→ What you should do
Output all of the records again, exactly as written.

→ Data excerpts
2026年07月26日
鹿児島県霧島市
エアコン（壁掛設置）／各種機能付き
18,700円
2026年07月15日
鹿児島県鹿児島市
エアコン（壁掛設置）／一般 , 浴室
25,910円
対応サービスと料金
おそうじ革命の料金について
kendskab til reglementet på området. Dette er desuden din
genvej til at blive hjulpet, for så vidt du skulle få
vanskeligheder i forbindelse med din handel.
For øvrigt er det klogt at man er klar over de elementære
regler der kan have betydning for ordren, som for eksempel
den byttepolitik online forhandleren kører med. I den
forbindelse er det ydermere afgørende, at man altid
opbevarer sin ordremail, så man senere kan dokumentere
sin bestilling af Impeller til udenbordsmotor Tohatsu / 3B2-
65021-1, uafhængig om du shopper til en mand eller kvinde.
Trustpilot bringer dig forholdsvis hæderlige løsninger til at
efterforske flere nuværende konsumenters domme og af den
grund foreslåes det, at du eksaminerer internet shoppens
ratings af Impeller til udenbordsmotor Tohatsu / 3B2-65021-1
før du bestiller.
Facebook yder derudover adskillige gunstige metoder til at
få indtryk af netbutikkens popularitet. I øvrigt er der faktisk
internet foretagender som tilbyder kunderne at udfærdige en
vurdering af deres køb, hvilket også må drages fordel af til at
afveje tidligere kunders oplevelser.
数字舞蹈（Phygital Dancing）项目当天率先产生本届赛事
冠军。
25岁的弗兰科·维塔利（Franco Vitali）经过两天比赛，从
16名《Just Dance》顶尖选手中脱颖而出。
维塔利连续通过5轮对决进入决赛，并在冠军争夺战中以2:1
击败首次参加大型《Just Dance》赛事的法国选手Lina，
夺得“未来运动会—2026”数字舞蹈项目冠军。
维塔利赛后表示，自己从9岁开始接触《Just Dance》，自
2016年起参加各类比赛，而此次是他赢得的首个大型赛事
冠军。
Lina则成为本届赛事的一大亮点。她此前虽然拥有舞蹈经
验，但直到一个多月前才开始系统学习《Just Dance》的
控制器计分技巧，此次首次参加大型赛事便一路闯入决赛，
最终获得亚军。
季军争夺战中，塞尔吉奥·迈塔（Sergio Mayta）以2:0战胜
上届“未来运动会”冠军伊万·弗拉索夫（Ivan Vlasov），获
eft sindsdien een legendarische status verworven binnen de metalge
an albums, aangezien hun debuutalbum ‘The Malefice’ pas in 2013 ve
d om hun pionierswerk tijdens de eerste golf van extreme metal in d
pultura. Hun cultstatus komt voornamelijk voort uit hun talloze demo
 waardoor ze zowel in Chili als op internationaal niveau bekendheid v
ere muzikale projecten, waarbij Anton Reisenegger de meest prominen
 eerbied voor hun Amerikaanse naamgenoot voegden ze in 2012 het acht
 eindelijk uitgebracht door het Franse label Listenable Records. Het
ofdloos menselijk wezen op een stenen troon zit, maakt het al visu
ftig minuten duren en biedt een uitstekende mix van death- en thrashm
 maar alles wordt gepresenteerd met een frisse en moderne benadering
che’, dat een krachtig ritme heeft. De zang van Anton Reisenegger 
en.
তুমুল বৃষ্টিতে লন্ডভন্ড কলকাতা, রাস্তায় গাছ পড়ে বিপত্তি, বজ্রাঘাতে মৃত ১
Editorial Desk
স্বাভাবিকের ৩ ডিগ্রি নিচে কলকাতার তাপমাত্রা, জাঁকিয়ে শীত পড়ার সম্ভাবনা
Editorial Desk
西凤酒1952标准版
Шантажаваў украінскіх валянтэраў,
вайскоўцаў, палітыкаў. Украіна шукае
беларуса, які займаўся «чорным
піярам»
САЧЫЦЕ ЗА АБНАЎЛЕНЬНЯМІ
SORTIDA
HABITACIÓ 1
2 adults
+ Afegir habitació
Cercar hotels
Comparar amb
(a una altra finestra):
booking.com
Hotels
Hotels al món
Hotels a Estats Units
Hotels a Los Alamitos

→ The completed task
2026年07月26日
鹿児島県霧島市
エアコン（壁掛設置）／各種機能付き
18,700円
2026年07月15日
鹿児島県鹿児島市
エアコン（壁掛設置）／一般 , 浴室
25,910円
対応サービスと料金
おそうじ革命の料金について
kendskab til reglementet på området. Dette er desuden din
genvej til at blive hjulpet, for så vidt du skulle få
vanskeligheder i forbindelse med din handel.
For øvrigt er det klogt at man er klar over de elementære
regler der kan have betydning for ordren, som for eksempel
den byttepolitik online forhandleren kører med. I den
forbindelse er det ydermere afgørende, at man altid
opbevarer sin ordremail, så man senere kan dokumentere
sin bestilling af Impeller til udenbordsmotor Tohatsu / 3B2-
65021-1, uafhængig om du shopper til en mand eller kvinde.
Trustpilot bringer dig forholdsvis hæderlige løsninger til at
efterforske flere nuværende konsumenters domme og af den
grund foreslåes det, at du eksaminerer internet shoppens
ratings af Impeller til udenbordsmotor Tohatsu / 3B2-65021-1
før du bestiller.
Facebook yder derudover adskillige gunstige metoder til at
få indtryk af netbutikkens popularitet. I øvrigt er der faktisk
internet foretagender som tilbyder kunderne at udfærdige en
vurdering af deres køb, hvilket også må drages fordel af til at
afveje tidligere kunders oplevelser.
数字舞蹈（Phygital Dancing）项目当天率先产生本届赛事
冠军。
25岁的弗兰科·维塔利（Franco Vitali）经过两天比赛，从
16名《Just Dance》顶尖选手中脱颖而出。
维塔利连续通过5轮对决进入决赛，并在冠军争夺战中以2:1
击败首次参加大型《Just Dance》赛事的法国选手Lina，
夺得“未来运动会—2026”数字舞蹈项目冠军。
维塔利赛后表示，自己从9岁开始接触《Just Dance》，自
2016年起参加各类比赛，而此次是他赢得的首个大型赛事
冠军。
Lina则成为本届赛事的一大亮点。她此前虽然拥有舞蹈经
验，但直到一个多月前才开始系统学习《Just Dance》的
控制器计分技巧，此次首次参加大型赛事便一路闯入决赛，
最终获得亚军。
季军争夺战中，塞尔吉奥·迈塔（Sergio Mayta）以2:0战胜
上届“未来运动会”冠军伊万·弗拉索夫（Ivan Vlasov），获
eft sindsdien een legendarische status verworven binnen de metalge
an albums, aangezien hun debuutalbum ‘The Malefice’ pas in 2013 ve
d om hun pionierswerk tijdens de eerste golf van extreme metal in d
pultura. Hun cultstatus komt voornamelijk voort uit hun talloze demo
 waardoor ze zowel in Chili als op internationaal niveau bekendheid v
ere muzikale projecten, waarbij Anton Reisenegger de meest prominen
 eerbied voor hun Amerikaanse naamgenoot voegden ze in 2012 het acht
 eindelijk uitgebracht door het Franse label Listenable Records. Het
ofdloos menselijk wezen op een stenen troon zit, maakt het al visu
ftig minuten duren en biedt een uitstekende mix van death- en thrashm
 maar alles wordt gepresenteerd met een frisse en moderne benadering
che’, dat een krachtig ritme heeft. De zang van Anton Reisenegger 
en.
তুমুল বৃষ্টিতে লন্ডভন্ড কলকাতা, রাস্তায় গাছ পড়ে বিপত্তি, বজ্রাঘাতে মৃত ১
Editorial Desk
স্বাভাবিকের ৩ ডিগ্রি নিচে কলকাতার তাপমাত্রা, জাঁকিয়ে শীত পড়ার সম্ভাবনা
Editorial Desk
西凤酒1952标准版
Шантажаваў украінскіх валянтэраў,
вайскоўцаў, палітыкаў. Украіна шукае
беларуса, які займаўся «чорным
піярам»
САЧЫЦЕ ЗА АБНАЎЛЕНЬНЯМІ
SORTIDA
HABITACIÓ 1
2 adults
+ Afegir habitació
Cercar hotels
Comparar amb
(a una altra finestra):
booking.com
Hotels
Hotels al món
Hotels a Estats Units
Hotels a Los Alamitos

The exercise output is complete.